Vaperite South Africa said:


> Our website gurus are still busy uploading the 2 GB database. He was at 93% at 08:08 am. It's been a longer night than I expected. One hour of sleep so far.


@Vaperite South Africa you should do what I do when updating software,just set it on auto so it will start from 2am-4am and you get a full night's rest

Reactions: Like 3


----------



## Vaperite South Africa (2/7/20)

And we are now live ......

Reactions: Like 3


----------



## Stroodlepuff (2/7/20)

Looks great guys! Nice and clean

Reactions: Thanks 1


----------



## Stranger (2/7/20)

Brilliant job, looks bang on

Reactions: Thanks 1


----------



## OnePowerfulCorsa (2/7/20)

I like the new look. Good job.

Reactions: Thanks 1


----------



## Christos (2/7/20)

Looking great @Vaperite South Africa . Nice to see products on the site that were in store and not on the site before. 

Would grease me the right way if there was a launch discount code valid for a day or two  
(Understandably though, economic times are not conducive for discount codes).

Reactions: Like 3 | Thanks 1


----------



## Gizmo (3/7/20)

I think it looks super slick, I love your store locator page it really works well. I need that in my life.

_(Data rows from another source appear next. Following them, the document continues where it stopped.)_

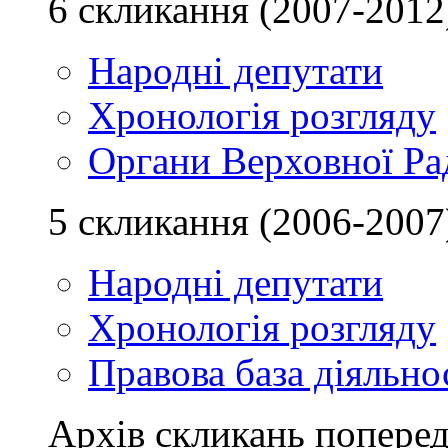
6 скликання (2007-2012
Народні депутати
Хронологія розгляду
Органи Верховної Ра
5 скликання (2006-2007
Народні депутати
Хронологія розгляду
Правова база діяльно
Архів скликань поперед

Reactions: Like 3 | Thanks 1


----------



## RenaldoRheeder (11/7/20)

@Vaperite South Africa 

There is a glitch in your system somewhere. I ordered some coils from you and this is what happened:




















So from selecting the product till it got in my cart, the price went from R60 per item to R75




Sent from my iPhone using Tapatalk

Reactions: Like 1


----------



## Silver (11/7/20)

Great looking site @Vaperite South Africa !
Congrats

Looks very clean and slick
Also works nice and fast

wishing you well with it!


----------



## Vaperite South Africa (11/7/20)

RenaldoRheeder said:


> @Vaperite South Africa
> 
> There is a glitch in your system somewhere. I ordered some coils from you and this is what happened:
> 
> ...



Hi Renaldo,

It wasn't a glitch. I was busy checking prices we are paying to bring in stock from China since the Rand tanked and shipping prices went through the roof and the Voopoo products were barely profitable so I had to adjust prices. Unfortunately you must have been on the site when I was busy.

However, after realising that these prices make Voopoo products expensive, compared to other brands we sell, I contacted Voopoo directly and have negotiated wholesale pricing from them that should allow us to get the prices back down to where they were, if not lower, even with the increased exchange rate and shipping costs. Unfortunately, this can only happen when we receive the next shipment. Hopefully that will be before the end of the month.

Regards
Barry

Reactions: Like 1


----------